Он дернулся и чуть наклонился вперед, сохраняя при этом прямую спину. Руки его, сжимающие завернутое в ткань лезвие, запятнались кровью и задрожали.

«Вот сейчас», - думал Такедзо, медля, не поднимая еще меча. - «Сейчас он вспорет себе живот и тогда я выполню свою часть». Внутри него царило смятение, конфликт, чувство нереальности происходящего. Словно увлеченный художник Фугай пишет картину, отточено взмахивая кистью, выводя на полотне стройные линии. Но то лишь картина, безобидная картина. С одной стороны, его путь меча, пустоты дзен, строжайшего этикета воинского сословия-буси предписывал ему достойно исполнить свой долг, сопроводить друга в последний путь. С другой, естество его негодовало, смысл происходящего ускользал: перед ним разворачивалась гибель, смерть, в которой не было необходимости, которую можно было избежать. Подобные чувства посещали Такедзо, когда участвовал он в первой своей войне, битве при Сэкигахара. Он был напряжен, взбудоражен, руки его подрагивали, однако продолжал стискивать меч, готовясь нанести решающий удар.

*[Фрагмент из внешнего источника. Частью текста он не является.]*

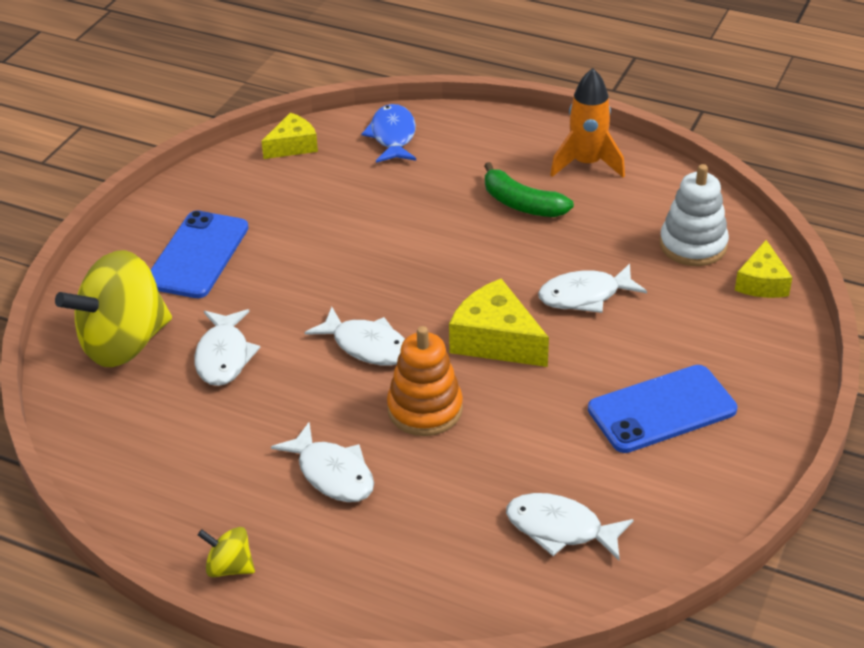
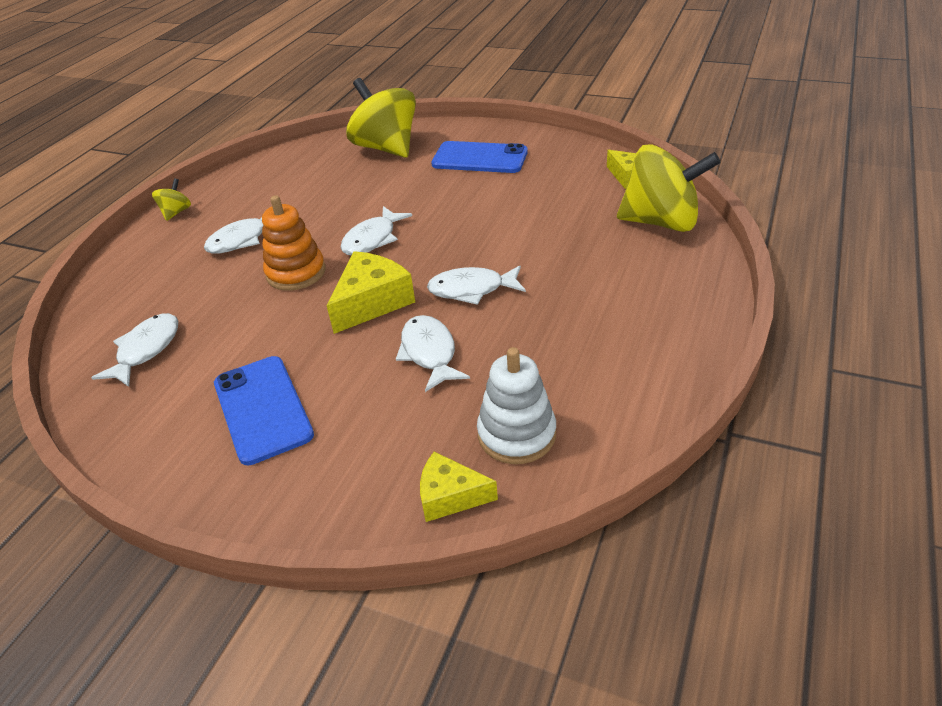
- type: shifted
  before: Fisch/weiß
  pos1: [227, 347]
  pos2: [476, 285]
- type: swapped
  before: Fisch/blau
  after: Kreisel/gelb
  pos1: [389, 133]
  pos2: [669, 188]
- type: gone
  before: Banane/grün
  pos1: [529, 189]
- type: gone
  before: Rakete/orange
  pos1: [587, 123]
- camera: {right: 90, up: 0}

Мысли Дэна мешались, путались, он словно бы отождествлял себя с тем, кто носил имя Такедзо, но был лишь чутким слушателем - ощущений, дум, мышечного напряжения. Пропускал через себя каждое движение, мысль, будто свои собственные, но не мог повлиять.

Лицо Ганрю сделалось словно высеченным из камня. Боль, сильнейшее напряжении воли не отражалось на нем, лишь глаза раскрылись чуточку шире. Он едва слышно захрипел и потащил лезвие направо, вспарывая себе брюшину. У Такедзо руки задергались так, что чужой меч готов был выпасть из них. Словно впервые видел он смерть, словно впервые был ее причиной. За нереальным, эфемерным пейзажем проступала настоящая утраченная жизнь друга. Он стиснул зубы до противного скрежета и взвил над головой знаменитый длинный меч Ганрю «Сушильный шест».